Together, John Trudell and his band Bad Dog produce sounds unprecedented in American musical history. Blues slide guitar blends

flawlessly with the wailing countertenor of tribal vocals and Trudell’s gravelly Johnny-Cash-meets-Bruce-Cockburn drone, as if the three were meant to go together from the beginning of time—as Alice Walker once envisioned Elvis: “the Choctaw lad with the long black hair, full lips, and sultry eyes…his love of buckskin and fringe, of silver.”

None of this cultural crossover would be as apparent were it not for Rae’s 13 years of meticulous work, another kind of blending. Trudell has lush production values and a translucent depth of image—helicopter shots in 16 mm combine with archival video footage (“John gave me a box of old VHS tapes”) to create what Rae hopes is “a tapestry of different material.” “This was really only possible because of the newer post-production technology; I used Final Cut Pro on an Apple Mac,” the former director of the Native American Program for the Sundance Institute admits. But it’s not technology that gives her such perfect control of the narrative, revealing information precisely at the moment when you are subconsciously aching to know what happened next; it’s hours spent behind a camera, learning storytelling from the ground up, and her years working in various capacities on more than a dozen documentary films.
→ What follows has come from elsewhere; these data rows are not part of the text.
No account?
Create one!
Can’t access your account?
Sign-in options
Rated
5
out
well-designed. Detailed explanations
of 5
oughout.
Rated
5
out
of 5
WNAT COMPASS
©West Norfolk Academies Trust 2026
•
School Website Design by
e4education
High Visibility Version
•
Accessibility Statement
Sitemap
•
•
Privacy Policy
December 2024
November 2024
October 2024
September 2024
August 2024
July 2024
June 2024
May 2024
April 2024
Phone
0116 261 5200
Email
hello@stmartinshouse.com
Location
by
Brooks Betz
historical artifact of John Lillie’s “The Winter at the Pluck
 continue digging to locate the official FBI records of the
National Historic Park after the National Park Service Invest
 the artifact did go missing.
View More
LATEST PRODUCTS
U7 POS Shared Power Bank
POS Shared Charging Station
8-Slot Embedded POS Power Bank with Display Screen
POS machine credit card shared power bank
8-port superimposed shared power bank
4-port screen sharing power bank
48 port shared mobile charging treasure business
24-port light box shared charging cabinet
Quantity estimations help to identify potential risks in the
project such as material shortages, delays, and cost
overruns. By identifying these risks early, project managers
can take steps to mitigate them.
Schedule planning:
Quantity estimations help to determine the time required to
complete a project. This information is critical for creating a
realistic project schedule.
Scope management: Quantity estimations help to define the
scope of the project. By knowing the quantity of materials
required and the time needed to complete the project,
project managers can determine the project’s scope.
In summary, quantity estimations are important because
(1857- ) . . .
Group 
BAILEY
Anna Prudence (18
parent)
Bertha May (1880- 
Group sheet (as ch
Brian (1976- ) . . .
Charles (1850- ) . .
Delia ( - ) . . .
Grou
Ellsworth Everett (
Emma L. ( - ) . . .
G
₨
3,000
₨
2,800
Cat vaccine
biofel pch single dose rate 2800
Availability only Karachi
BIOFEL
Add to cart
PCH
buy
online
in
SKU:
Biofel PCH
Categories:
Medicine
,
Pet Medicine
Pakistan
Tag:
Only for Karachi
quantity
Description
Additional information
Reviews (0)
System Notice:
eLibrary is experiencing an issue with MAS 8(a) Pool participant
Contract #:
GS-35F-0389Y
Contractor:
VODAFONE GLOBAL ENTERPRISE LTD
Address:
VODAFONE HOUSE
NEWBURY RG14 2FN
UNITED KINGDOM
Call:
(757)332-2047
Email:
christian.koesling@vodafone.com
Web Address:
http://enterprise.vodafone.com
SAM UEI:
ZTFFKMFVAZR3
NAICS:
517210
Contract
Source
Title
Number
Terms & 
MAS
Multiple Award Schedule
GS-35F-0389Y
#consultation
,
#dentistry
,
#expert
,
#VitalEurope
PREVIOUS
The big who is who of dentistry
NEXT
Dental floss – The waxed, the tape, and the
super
There’s yet another facet to John Trudell’s complex identity: that of actor. In 1992, Redford interviewed him for Incident at Oglala, revealing Trudell’s instinctive camera presence; since then he’s appeared in Thunderheart, Smoke Signals and half a dozen other films, including Randy Redroads’ forthcoming The Space between All Things. Produced by Rae and starring Trudell, Evan Adams and Tantoo Cardinal, among others, The Space Between All Things is slated to begin shooting in 2006—perhaps even in New Mexico. And Trudell continues to be a powerful rhetorician with a gift for the soundbite (“civilization is not good for us”; “Indians are Jesus hanging from the cross”)—a mastery Santa Feans have the opportunity to hear for themselves, as Trudell and Rae will be present at both screenings of Trudell, the first of which is Friday, Aug. 19, kicking off CCA’s weekend-long Native Cinema Showcase. “We’re exhibiting this film under a different paradigm,” Rae notes. “Typically a film opens in LA or NYC and subsequently moves inwards, but in this case we’re releasing in Santa Fe, the heart of Indian country, and moving outward, a nontraditional approach that feels right for this film. The film rights are also shared

collaboratively between different distributors and exhibitioners—to my mind, it’s sovereign filmmaking.”

When asked about her subject and what makes him unique among artists and activists, Rae goes quiet for a moment, then speaks carefully, her voice soft with respect. “They don’t make human beings like John anymore. In an earlier cut of the film, Gary Farmer and Dino Butler both talk about how there used to be ones who did a variety of things, whether they were dreamers or medicine people, people who were pipe carriers and thinkers—those who were truth keepers. More than anything else, I think John is a truth keeper.” He may be, she says, putting his focus on “evolution rather than revolution” now; but John Trudell continues to follow his lines wherever they lead, no matter what the personal cost or gain may be.